Beech trees seem to be the most fickle of all seed producers. Like Goldilocks, they demand that things be "just right" before they will produce their nourishing nuts. Unfortunately, things are seldom perfect. This is the second consecutive year in which the beech nut crop has been a failure and that hurts squirrels, birds, deer and bear. When the nuts are plentiful, the critters will gorge themselves in the deep woods and seldom move far from a thick stand of beech trees. When they aren't around...then neither are the critters. Or, at least, the critters need to wonder more in search of food.

While the beech apparently needs perfect conditions to produce fruit, they seem to create their own conditions for living. Get one beech tree growing and have it produce just one good corp of mast and pretty soon you'll have a thicket of beech trees. And thicket is the proper term for they will be so close together that it will be tough to get through them. And they are sloppy trees, to boot. The lower branches seem to wear out and die after just a few years and then break off at the trunk of the tree. The broken branches dangle from their mates or litter the forest floor. Some of them are up to an inch or more in diameter at the base and several yards long. While they can't be considered "widow makers" getting bonked on the head by one when you brush against it enough to dislodge it from its perch can generate respect.

And the leaves! I can truthfully say that I have never seen a beech leaf with any insect damage. Oh, there may be some that are broken and torn from falling branches (self inflicted wounds) but for the most part they are intact. And persistent. While nearly all the trees have lost their leaves, the beech is just now turning from green to bright yellow. Eventually they will turn brown. But even then, many--perhaps 50%--will remain on the tree all winter long. In the winter, while the snow covers the ground, the rattling of dry, brown leaves of the beech may be the only sound in the woods. Trying to hunt in an area populated by beech trees that are still clinging to their leaves is a challenge. Your line of sight is reduced considerably.

The forest ranger from whom we got our burn permit for the brush piles in the apple orchard wistfully spoke of the possibility of forest fire. He actually said the area "needed" one. I haven't checked on this, but the leaves of the beech may contain some oil or chemical that protects them from insects but also from decay. Their buildup on the forest floor may hinder other species from taking root and surviving.

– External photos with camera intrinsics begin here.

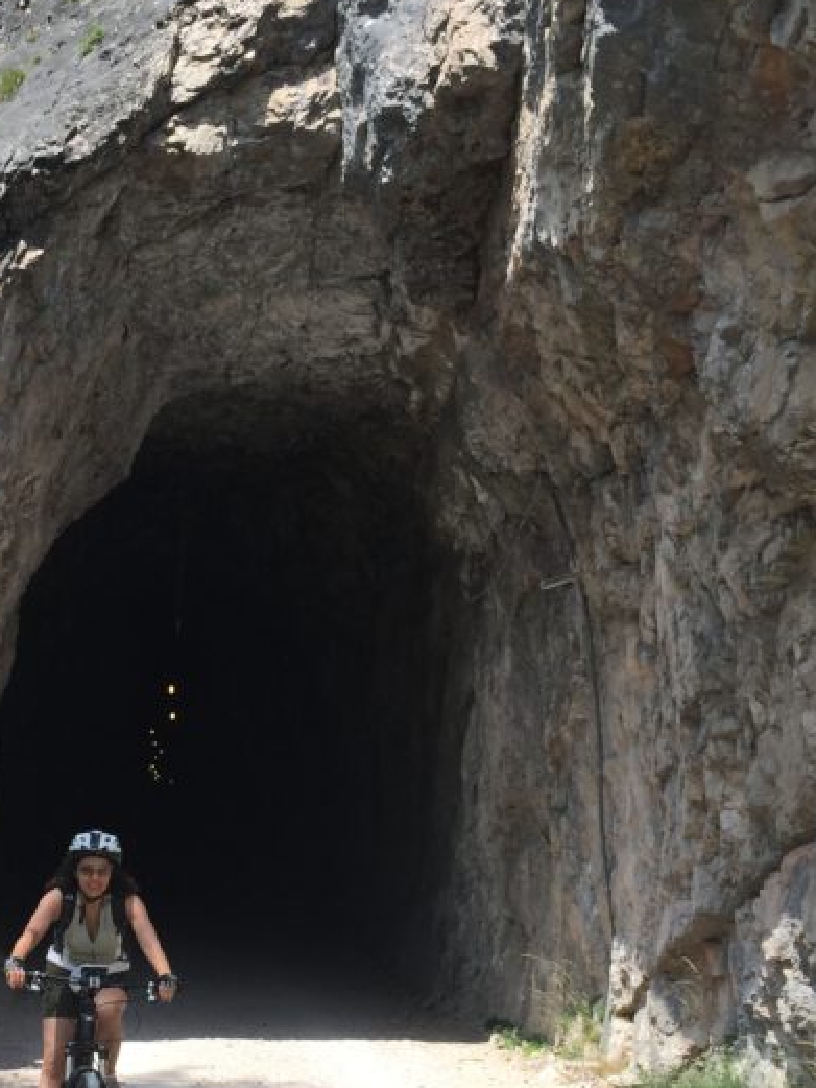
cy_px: 739
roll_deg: -4.3
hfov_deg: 25.3
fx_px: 1791
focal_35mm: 57
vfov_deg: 33.4
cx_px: 171
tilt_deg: +4.1
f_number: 2.2
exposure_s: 1/989
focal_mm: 4.15
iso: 32
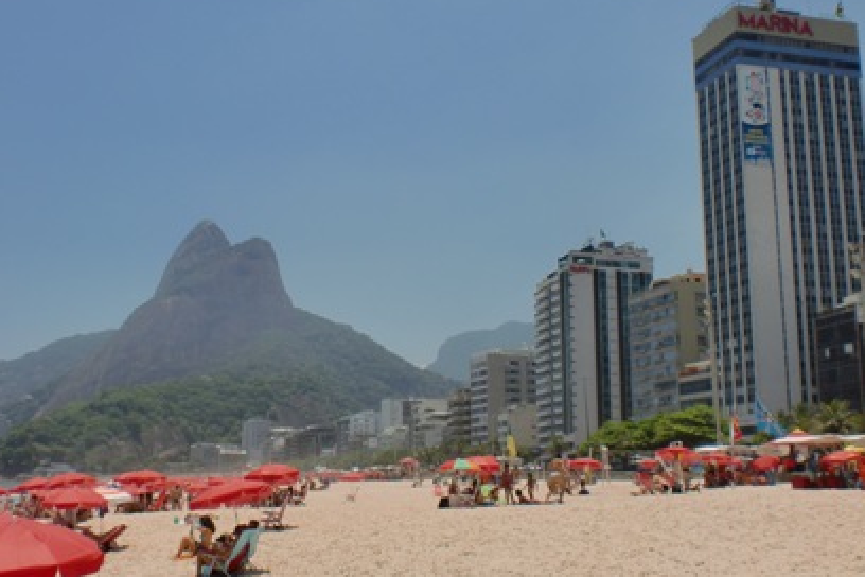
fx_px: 961
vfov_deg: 33.4
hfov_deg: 48.4
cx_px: 407
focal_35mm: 40
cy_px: 291
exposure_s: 1/1000
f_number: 5.6
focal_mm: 6.3
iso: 64
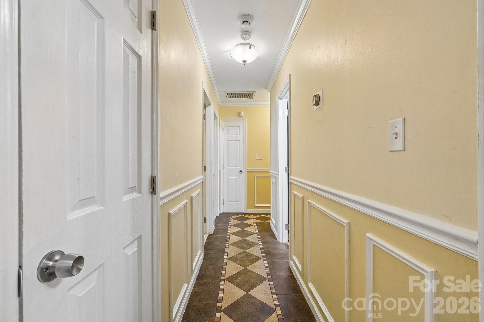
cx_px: 242
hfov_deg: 100.4
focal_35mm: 15
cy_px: 161
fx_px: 202
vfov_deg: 77.3
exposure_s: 1/8
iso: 400
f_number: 8
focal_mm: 10
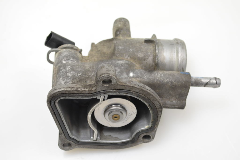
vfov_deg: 16.5
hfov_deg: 24.6
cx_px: 120
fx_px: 550
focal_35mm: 82
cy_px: 80
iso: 2000
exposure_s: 1/200
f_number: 7.1
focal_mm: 55
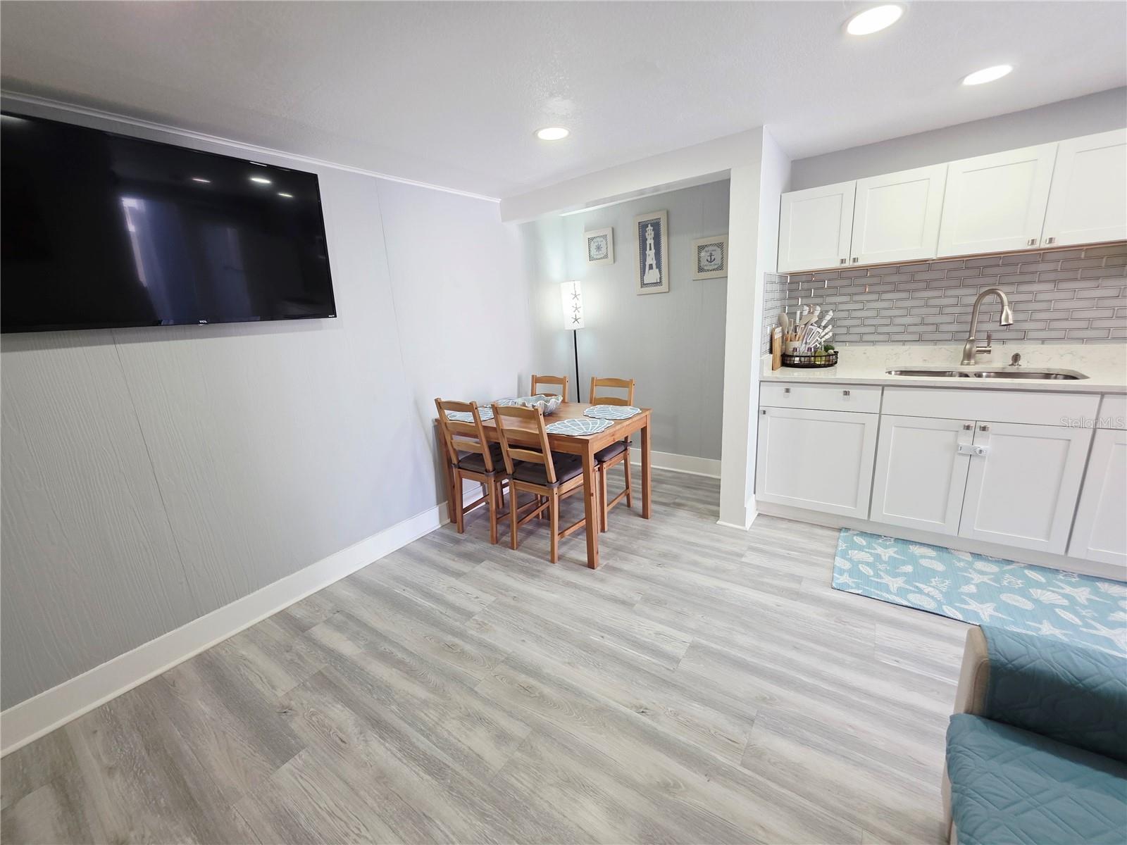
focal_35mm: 13
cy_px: 422
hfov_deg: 106.2
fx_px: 423
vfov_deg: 89.9
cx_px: 564
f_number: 1.9
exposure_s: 1/120
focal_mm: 2.2
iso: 160
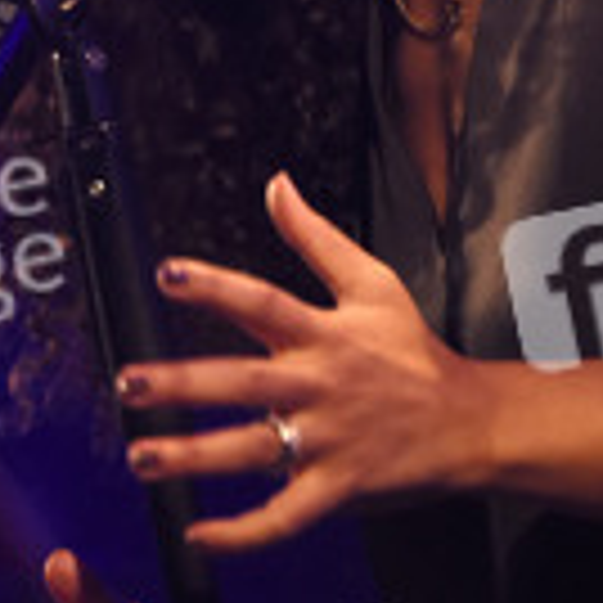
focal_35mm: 759
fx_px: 14958
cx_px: 324
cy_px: 40
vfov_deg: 2.3
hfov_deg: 2.3
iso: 1600
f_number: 2.8
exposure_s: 1/250
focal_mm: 200
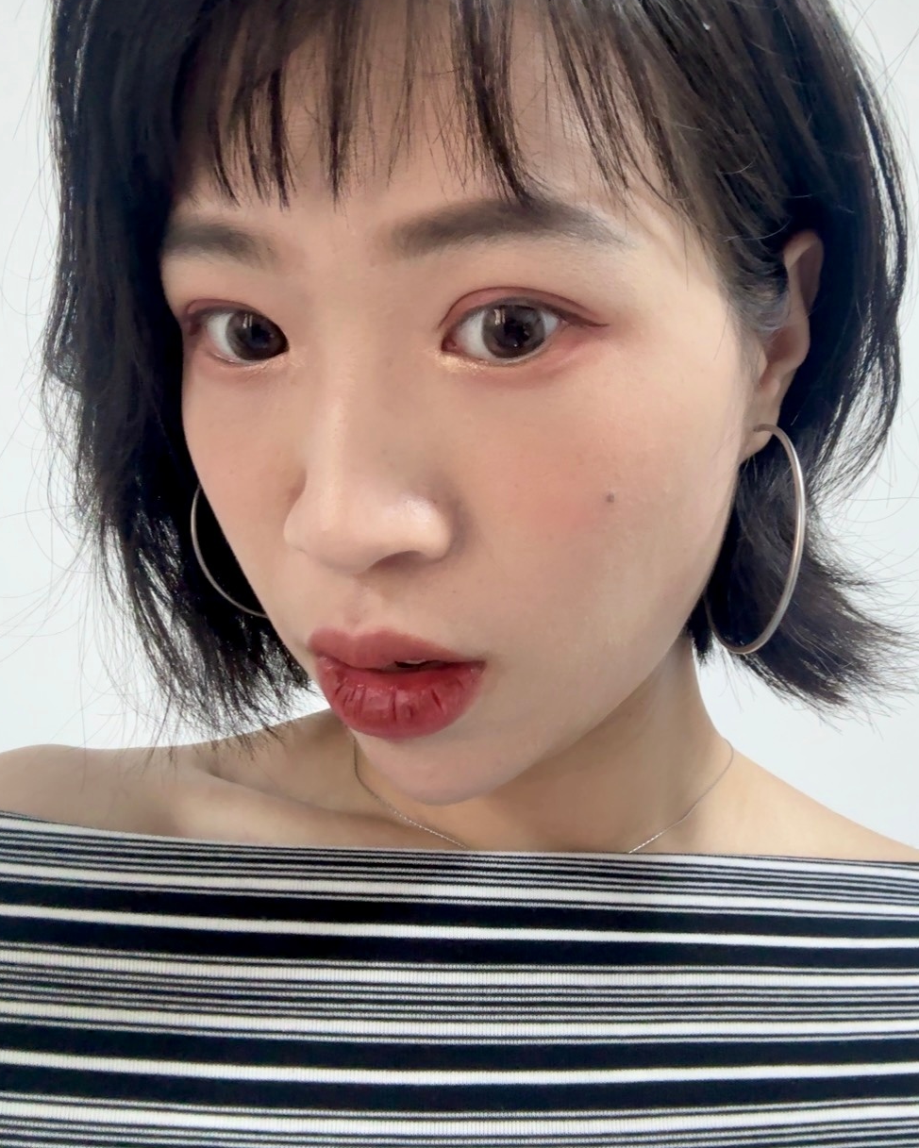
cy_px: 444
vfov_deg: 59.8
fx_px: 986
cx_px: 514
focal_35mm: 29
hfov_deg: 49.9
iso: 250
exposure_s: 1/50
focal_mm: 2.69
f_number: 1.9
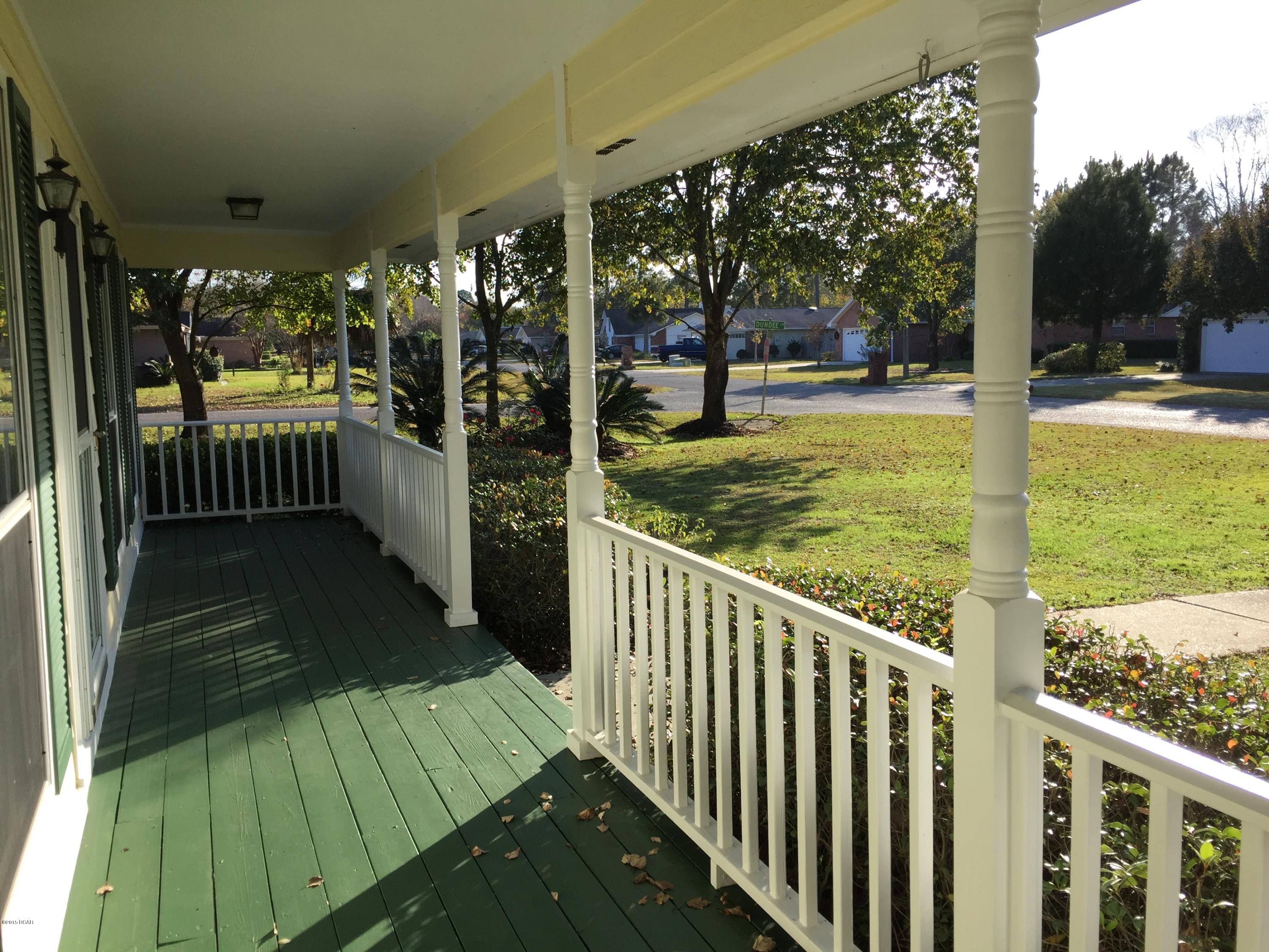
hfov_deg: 61.7
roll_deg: +0.4
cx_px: 634
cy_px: 476
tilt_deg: -6.3
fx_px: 1063
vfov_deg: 48.2
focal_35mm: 29
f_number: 2.2
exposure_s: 1/842
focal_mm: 4.15
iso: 32
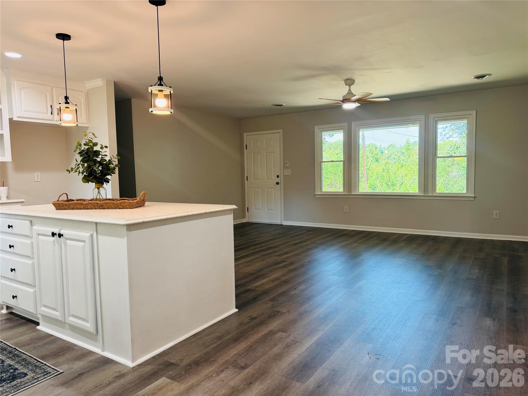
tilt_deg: -4.5
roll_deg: +0.8
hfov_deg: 71.6
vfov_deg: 56.8
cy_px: 198
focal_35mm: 24
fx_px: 366
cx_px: 264
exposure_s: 1/120
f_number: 1.78
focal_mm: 6.76
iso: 125
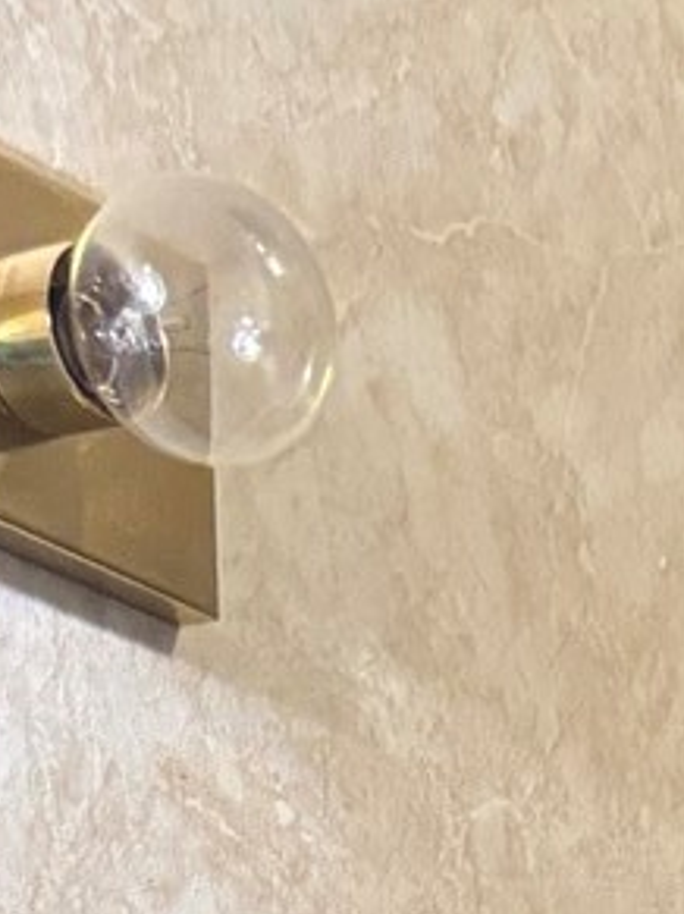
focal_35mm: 183
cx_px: 1716
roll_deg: -2.1
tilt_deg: -6.8
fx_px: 4825
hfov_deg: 7.5
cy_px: 2984
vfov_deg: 8.5
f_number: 1.6
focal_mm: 5.96
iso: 400
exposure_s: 1/60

I do know that when wet they are as slick as a pool of hydrolic oil on smooth concrete. (Don't ask. It's a long story in which a rainy night, a spinning forklift, and a very angry foreman play parts.)

I've come to the conclusion that the elves must have worked awfully hard to keep their beech woods neat and tidy.

All in all, between the plethora of beech trees and blow-downs in the "forever wild" lands here about, perhaps a forest fire isn't such a bad idea. Certainly the forest could use a little rejuvenation.